If a system is in a super- or sub-critical state, movement of one element leads, on average, to the movement of either more or less than one other element, respectively. That means that a signal generated in a super-critical system should increase forever, while a signal in a sub-critical system eventually dies out.
“But in a critical system, something very interesting happens,” Roychowdhury said. “Almost all signal cascades will die out, but some of them can last for a long time and can cover a large area. Clearly, sub- and super-critical systems are not that interesting unless we want a system that is either not that responsive or a system that explodes at the slightest provocation. Critical systems, on the other hand, allow for a responsive system to exist without it being blown apart. Many physical systems naturally gravitate towards a critical state, and this phenomenon is termed SOC.”
As the researchers explain, competition for viewers and links is a driving force of the Web, and this competition pushes the entire Web into an SOC state.

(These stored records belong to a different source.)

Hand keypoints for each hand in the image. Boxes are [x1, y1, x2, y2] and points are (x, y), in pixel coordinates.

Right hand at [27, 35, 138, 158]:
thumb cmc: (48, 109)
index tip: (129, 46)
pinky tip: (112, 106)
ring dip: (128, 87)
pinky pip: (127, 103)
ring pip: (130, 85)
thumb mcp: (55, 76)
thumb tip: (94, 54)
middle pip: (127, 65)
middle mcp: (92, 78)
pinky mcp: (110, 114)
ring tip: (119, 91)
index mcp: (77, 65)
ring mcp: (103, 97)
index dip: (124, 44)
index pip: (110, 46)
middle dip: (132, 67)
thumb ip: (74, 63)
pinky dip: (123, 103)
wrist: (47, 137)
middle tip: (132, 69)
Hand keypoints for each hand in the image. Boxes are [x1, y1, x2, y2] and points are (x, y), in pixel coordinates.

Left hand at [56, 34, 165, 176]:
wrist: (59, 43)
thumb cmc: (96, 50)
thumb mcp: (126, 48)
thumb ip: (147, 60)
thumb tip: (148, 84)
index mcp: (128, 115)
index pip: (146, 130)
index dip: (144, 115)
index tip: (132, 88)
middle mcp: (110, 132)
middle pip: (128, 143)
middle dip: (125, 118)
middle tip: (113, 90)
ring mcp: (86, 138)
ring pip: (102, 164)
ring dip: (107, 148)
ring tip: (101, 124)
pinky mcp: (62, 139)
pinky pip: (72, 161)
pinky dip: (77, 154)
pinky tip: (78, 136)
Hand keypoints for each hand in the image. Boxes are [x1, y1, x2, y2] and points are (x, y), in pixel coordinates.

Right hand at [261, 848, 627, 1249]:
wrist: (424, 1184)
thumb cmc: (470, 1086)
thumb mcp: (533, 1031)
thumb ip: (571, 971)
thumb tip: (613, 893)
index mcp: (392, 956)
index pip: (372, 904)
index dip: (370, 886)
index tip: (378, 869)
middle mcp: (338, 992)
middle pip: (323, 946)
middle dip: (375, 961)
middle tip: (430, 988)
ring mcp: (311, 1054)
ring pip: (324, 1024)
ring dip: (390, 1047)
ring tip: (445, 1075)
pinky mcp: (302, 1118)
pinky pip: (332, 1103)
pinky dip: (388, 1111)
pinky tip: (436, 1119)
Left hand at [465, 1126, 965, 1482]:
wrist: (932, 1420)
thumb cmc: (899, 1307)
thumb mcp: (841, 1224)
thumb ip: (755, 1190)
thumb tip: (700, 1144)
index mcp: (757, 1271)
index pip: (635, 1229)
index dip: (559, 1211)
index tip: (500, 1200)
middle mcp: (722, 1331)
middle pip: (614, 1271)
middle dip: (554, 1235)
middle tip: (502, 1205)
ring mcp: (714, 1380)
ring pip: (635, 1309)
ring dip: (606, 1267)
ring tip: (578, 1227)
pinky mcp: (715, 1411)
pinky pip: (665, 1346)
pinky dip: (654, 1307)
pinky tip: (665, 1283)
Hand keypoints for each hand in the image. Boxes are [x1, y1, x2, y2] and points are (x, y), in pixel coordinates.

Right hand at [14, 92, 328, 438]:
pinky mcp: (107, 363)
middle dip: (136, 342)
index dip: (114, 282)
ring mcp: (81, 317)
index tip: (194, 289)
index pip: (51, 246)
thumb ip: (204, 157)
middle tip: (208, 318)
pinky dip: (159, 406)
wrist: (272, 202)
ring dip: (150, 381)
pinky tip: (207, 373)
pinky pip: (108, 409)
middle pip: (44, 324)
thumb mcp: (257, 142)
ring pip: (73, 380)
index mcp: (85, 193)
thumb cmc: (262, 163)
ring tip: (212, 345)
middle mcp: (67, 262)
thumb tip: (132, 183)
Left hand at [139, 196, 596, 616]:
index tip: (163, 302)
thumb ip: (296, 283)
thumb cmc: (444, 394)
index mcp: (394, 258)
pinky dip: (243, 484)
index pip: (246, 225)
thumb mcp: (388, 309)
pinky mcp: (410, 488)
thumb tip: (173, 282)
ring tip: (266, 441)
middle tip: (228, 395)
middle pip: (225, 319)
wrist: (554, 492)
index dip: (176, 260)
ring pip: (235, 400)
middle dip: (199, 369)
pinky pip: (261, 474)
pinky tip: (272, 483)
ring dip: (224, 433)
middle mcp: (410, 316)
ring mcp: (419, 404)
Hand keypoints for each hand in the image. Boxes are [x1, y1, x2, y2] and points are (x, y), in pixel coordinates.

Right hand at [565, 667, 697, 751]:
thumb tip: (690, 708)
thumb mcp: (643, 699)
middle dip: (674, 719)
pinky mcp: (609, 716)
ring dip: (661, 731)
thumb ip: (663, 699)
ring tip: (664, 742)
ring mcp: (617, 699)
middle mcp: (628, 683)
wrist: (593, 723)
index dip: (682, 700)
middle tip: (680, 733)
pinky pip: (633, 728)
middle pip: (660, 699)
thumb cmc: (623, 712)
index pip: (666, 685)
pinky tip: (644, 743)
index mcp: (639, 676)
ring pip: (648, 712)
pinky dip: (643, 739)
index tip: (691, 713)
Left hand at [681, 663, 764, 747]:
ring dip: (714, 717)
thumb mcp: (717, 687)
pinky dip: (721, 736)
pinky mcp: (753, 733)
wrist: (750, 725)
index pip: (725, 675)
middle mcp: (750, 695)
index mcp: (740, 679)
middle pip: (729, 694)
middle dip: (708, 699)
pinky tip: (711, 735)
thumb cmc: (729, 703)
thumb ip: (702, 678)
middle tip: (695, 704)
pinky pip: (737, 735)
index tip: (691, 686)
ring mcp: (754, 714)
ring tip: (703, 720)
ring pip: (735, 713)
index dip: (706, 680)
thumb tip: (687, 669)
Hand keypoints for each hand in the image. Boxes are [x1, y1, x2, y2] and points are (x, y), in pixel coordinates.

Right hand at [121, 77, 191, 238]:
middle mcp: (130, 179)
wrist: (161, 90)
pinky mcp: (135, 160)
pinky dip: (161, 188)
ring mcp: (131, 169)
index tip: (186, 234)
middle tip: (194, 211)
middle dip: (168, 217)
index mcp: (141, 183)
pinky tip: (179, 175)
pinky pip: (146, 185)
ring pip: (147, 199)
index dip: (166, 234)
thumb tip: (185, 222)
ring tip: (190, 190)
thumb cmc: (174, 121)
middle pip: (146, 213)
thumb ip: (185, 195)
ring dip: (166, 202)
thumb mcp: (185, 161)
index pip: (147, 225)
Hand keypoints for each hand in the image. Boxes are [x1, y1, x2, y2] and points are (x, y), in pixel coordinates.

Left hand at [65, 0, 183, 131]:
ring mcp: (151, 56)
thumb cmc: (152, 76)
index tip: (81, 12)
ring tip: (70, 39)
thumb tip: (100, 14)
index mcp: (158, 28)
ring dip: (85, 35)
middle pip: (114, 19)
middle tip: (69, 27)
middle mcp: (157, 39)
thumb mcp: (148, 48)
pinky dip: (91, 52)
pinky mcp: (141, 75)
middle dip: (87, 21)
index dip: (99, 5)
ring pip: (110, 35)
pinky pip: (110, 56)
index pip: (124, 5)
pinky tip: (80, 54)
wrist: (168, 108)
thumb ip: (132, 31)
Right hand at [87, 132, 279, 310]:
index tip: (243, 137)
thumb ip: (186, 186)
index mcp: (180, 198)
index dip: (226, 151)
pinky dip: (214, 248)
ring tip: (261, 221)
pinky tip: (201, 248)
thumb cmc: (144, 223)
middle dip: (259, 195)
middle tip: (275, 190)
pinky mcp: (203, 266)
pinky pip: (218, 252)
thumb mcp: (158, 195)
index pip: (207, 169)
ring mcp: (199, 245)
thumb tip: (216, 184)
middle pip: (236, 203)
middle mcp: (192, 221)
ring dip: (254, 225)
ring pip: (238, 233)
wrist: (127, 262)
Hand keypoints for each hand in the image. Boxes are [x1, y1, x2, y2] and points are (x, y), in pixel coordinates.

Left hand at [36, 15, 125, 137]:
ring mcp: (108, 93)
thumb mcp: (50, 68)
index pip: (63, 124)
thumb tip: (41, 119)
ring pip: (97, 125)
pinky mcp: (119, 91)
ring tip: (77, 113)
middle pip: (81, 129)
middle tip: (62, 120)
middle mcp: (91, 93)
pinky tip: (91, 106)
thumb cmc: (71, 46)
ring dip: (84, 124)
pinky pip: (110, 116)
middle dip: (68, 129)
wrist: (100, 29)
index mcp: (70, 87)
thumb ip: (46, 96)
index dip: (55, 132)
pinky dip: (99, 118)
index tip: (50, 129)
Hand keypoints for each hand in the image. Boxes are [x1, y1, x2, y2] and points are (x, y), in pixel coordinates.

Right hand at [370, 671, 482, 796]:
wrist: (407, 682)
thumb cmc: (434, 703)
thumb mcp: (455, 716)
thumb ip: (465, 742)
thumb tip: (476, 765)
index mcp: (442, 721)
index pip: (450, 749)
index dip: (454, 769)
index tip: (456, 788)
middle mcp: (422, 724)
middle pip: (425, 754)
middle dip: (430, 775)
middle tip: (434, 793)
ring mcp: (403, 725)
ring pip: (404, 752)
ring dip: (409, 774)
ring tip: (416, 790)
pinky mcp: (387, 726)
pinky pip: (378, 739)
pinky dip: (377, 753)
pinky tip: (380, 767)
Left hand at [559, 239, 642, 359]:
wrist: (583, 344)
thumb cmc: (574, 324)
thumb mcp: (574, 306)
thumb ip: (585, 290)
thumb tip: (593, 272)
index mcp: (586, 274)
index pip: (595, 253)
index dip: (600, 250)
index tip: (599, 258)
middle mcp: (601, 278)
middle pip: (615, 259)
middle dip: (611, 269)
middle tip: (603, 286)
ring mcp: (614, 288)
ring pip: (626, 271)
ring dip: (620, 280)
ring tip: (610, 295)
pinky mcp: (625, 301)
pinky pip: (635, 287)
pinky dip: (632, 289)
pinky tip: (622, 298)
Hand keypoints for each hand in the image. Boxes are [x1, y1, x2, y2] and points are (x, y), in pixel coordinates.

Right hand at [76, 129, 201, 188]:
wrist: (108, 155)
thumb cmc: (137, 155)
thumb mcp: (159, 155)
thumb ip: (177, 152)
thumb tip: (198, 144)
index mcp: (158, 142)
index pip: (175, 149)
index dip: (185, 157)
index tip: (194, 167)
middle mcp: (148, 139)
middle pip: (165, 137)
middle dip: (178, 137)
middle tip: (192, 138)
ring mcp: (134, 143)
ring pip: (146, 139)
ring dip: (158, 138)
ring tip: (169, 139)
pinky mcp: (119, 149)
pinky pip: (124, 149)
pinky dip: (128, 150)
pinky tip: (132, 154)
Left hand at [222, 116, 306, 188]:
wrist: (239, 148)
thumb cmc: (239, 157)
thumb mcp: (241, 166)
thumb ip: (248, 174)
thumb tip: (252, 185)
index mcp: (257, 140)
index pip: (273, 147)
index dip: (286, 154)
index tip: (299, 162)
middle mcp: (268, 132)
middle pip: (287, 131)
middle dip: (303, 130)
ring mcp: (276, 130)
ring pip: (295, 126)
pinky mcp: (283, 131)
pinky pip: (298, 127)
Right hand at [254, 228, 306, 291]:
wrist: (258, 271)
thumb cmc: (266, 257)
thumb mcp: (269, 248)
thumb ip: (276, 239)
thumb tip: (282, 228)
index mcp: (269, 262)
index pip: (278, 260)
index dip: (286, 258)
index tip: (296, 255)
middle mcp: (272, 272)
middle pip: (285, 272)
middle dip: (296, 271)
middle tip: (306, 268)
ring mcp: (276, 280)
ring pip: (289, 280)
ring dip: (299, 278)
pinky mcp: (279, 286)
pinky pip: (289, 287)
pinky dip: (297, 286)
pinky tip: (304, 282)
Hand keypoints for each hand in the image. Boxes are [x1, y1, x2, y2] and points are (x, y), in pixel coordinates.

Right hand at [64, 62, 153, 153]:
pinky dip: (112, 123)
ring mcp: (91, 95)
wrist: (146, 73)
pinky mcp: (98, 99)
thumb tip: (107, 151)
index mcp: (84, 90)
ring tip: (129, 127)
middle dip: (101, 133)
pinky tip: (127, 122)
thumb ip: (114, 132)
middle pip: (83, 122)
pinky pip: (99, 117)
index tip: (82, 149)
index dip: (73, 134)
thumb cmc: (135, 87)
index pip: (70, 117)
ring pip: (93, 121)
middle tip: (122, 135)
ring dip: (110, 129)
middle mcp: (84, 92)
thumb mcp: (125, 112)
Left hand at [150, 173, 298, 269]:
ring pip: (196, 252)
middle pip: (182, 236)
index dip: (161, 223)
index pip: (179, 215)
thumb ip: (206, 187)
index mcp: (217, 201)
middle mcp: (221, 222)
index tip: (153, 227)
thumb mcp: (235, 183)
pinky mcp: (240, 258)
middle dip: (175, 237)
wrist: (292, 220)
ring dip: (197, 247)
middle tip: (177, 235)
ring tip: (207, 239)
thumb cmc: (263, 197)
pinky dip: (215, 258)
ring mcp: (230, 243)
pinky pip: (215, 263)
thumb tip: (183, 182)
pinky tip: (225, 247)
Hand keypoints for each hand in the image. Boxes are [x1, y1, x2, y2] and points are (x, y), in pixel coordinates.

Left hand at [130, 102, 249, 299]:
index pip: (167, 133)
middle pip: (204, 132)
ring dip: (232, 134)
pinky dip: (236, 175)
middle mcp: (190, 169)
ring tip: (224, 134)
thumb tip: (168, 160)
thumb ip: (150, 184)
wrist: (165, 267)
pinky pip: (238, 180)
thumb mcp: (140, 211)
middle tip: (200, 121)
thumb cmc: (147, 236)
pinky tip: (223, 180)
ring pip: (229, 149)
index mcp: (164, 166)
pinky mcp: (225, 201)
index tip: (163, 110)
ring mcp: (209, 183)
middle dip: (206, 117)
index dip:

Based on their data, the researchers determined the values for the two variables above for the “true art or fake art” site that closely produce its traffic patterns: they found that its link probability of 0.01 and referral number of 95 visitors per link results in a slightly sub-critical value of 0.95 for that particular Web page.
But since some Web pages are more interesting than others, some pages will achieve the critical value of 1 or even surpass it.
“To explain how the Web evolves into the SOC state, we need to use the concept of Darwinian fitness, which is a scientific measure of digital fangs and claws that help the Web page to fight for links with its competitors,” Simkin said. “The success in this competition depends not only on the Web page's own fitness, but also on the average fitness of other pages currently discussed in the blogosphere, with which our Web page competes.”
If this average is low, Simkin explained, then the fittest papers are super-critical. This means that, with time, they increase their share of the blogosphere. But in turn, this leads to the increase of the average fitness. The process continues until the fittest pages become exactly critical.
“One finding that is important for Webmasters is that our work disproves the so-called fifteen minutes of fame paradigm, according to which things can get popular soon after release and quickly become forgotten,” Simkin said. “One, of course, knows that this paradigm is manifestly wrong for immortal classics. However, our work shows it to be wrong not only for great creations, but for anything which is of any intrinsic (not created by advertisement) merit.”
The researchers found that the traffic to a Web page with fixed content can persist for at least several years.
“So one should not hurry to delete old Web pages,” Simkin said. “When there is enough – say a year – of access statistics, our model can be used to infer a page's fitness and predict the average volume and fluctuations of future traffic.”
Roychowdhury is a cofounder and Simkin a consultant for a start-up company called NetSeer.com that focuses on next-generation Internet advertising. The company utilizes similar physics-based modeling of the Web, though not the direct results of the present study.
The researchers add that the Web is just one of many complex systems that exhibit self-organized criticality, with other examples including evolutionary patterns, earthquakes, and citations in research papers. They suggest that their model could also be used to explain the spreading of cultural elements, like movies, books, and fashion styles.